Climax of a Generation
This fast and melodic speed metal track features more amazing twin guitar work and has a bit more of a modern power metal influence. The guitar arpeggios here are just awesome and some of the best ever in the genre and enhance a tough, spacey metal tune. Yet another instrumental, this is the most advanced of the bunch.
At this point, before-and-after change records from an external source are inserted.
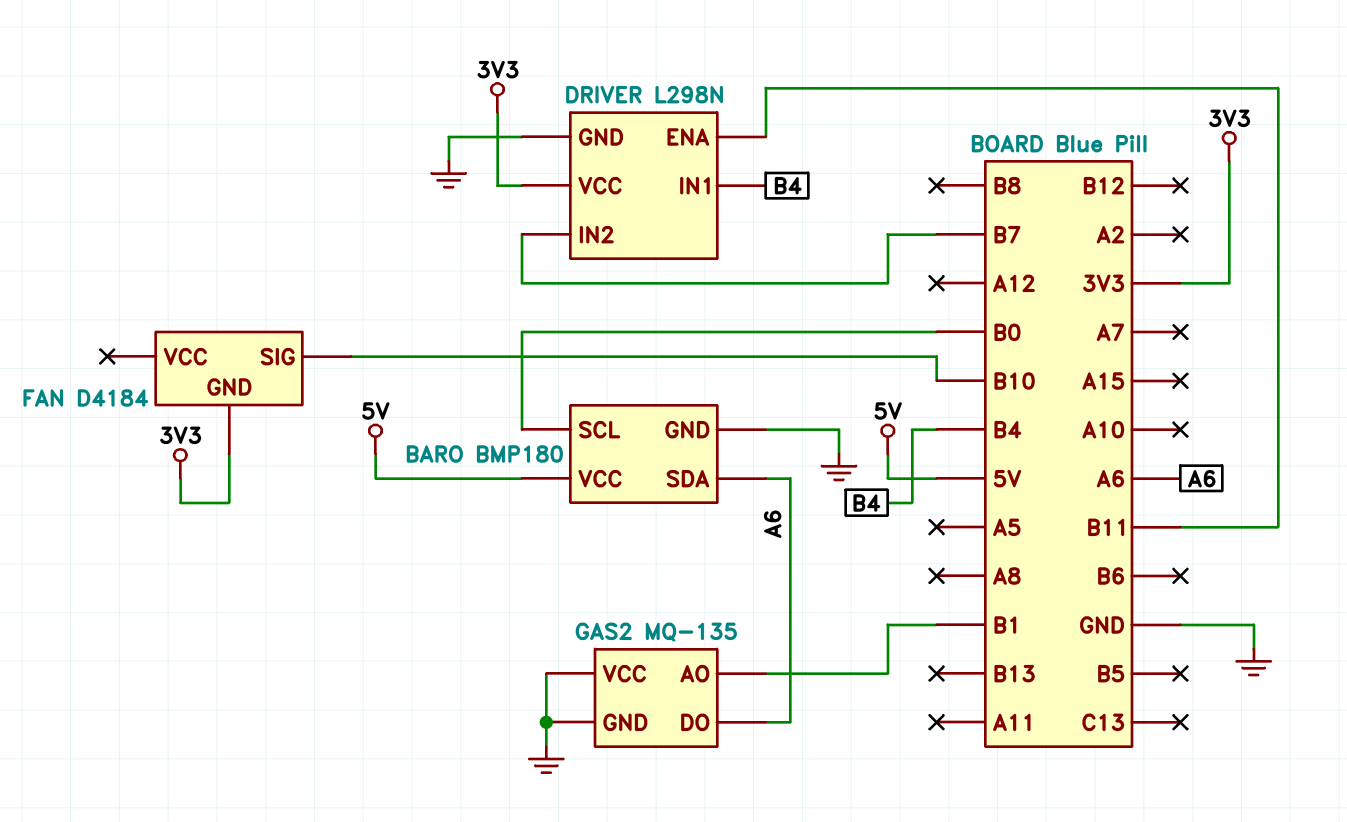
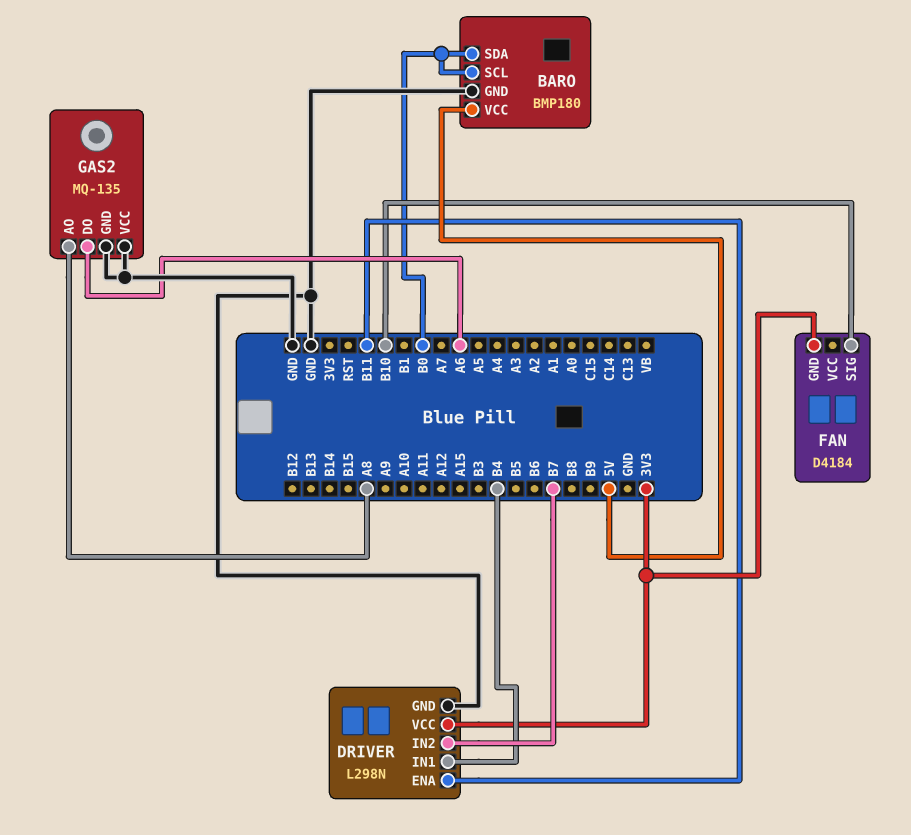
BARO pin SDA: A6 -> B0
GAS2 pin AO: B1 -> A8

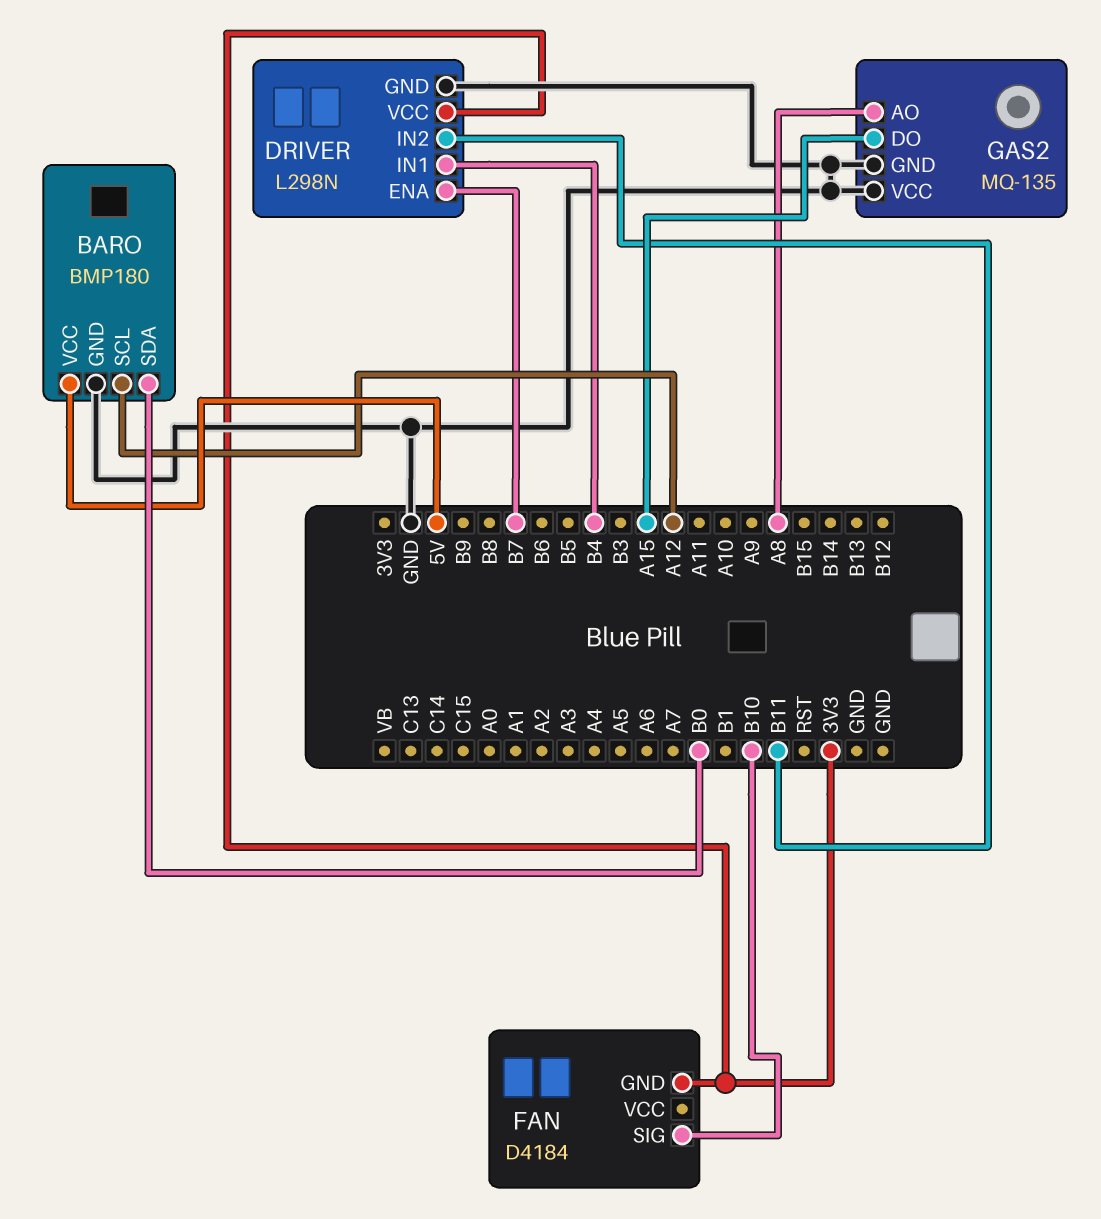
BARO pin SCL: B0 -> A12
DRIVER pin ENA: B11 -> B7
DRIVER pin IN2: B7 -> B11
GAS2 pin DO: A6 -> A15

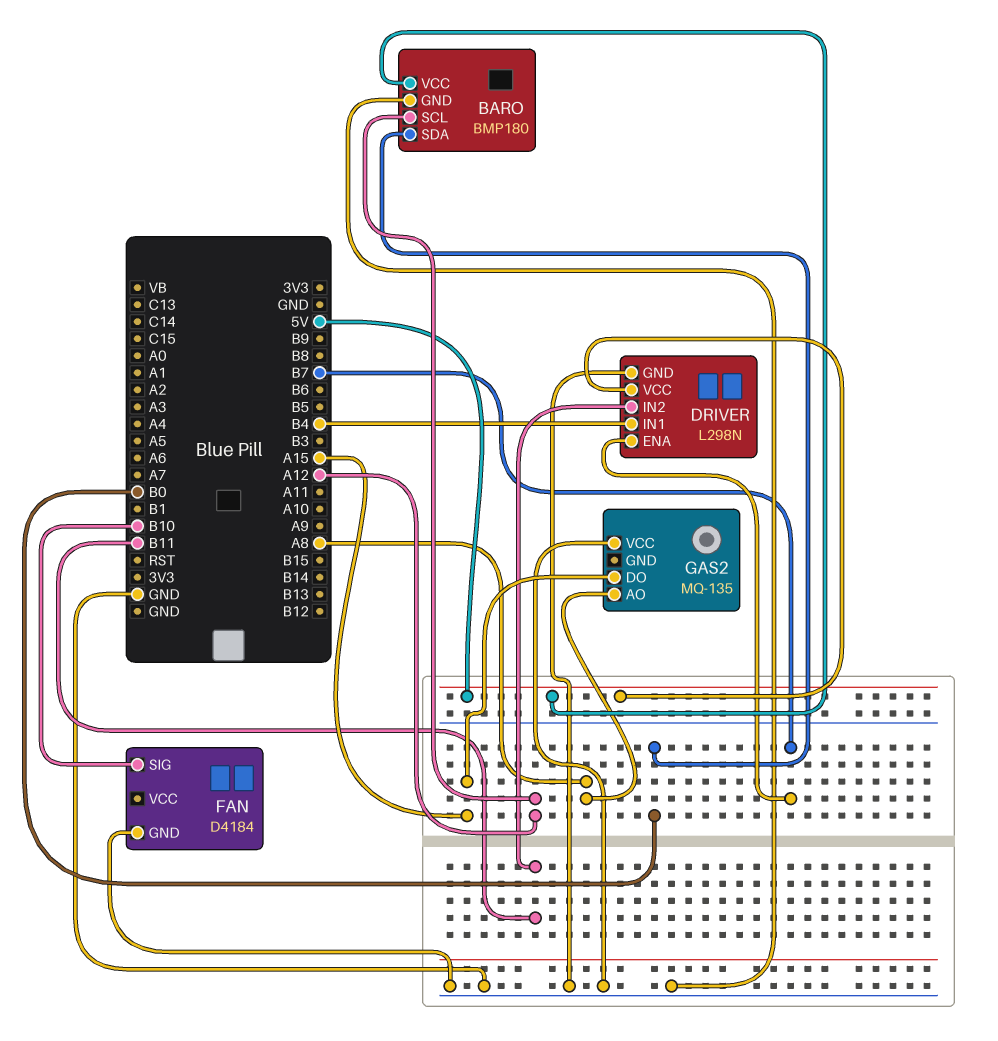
DRIVER pin VCC: 3V3 -> 5V
FAN pin GND: 3V3 -> GND
GAS2 pin GND: GND -> none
The record cools down with this acoustic interlude. Even though it's not metal, it has a very moody feeling to it. Slough Feg's folk and medieval music influences are even more pronounced and Scalzi's vocals fit the track perfectly.
Eumaeus the Swineherd
This is a slower, more deliberate but very heavy cut that again has an aura of ancient days. The lyrics seem related to the Trojan War and Greek tragedy.

Curse of Athena
An ominous, bass-driven cut, this brings Slough Feg's doomier side to the fore. The band shows they are just as powerful in this slower mode as with the faster material.
Agnostic Grunt/High Season V
I'm treating these two as one song, since that's basically the way I heard it. The groan-inducing pun in "Agnostic Grunt" won't be lost on any fan of hardcore punk. This one-two punch features some very cool near-thrash riffing in the midst and again segues neatly into the next one.

Starport Blues
This track has a real 70's rock feel to it, kind of like something from the first few Sabbath albums or maybe Thin Lizzy again. It revolves around a bouncing, bluesy kind of riff that's different than anything else on the album, and the guitar solos have an uncanny likeness to old school Tony Iommi.

Man Out of Time
Alternating between acoustic, folky verses and heavy, baroque sounding guitar work, this is one of the better fusions of metal and folk that I have heard.

Agony Slalom
Majestic twin guitar work introduces this song, which again sports a kind of "happy" feel despite still being unabashed metal. The band's touch at coming up with intriguing melodies doesn't flag at any point during the album and is especially strong here. Just when the original theme starts to wear out its welcome, the song shifts gears to a faster, more vigorous section with plenty of lead guitar.

Atavism II
Power and majesty are the hallmarks of this ending tune, which picks up many of the threads on the earlier "Atavism", but substitutes metal for the acoustic feel. This cut has a little bit of everything but still sounds like a coherent whole. Few are the bands who could pull this off so convincingly.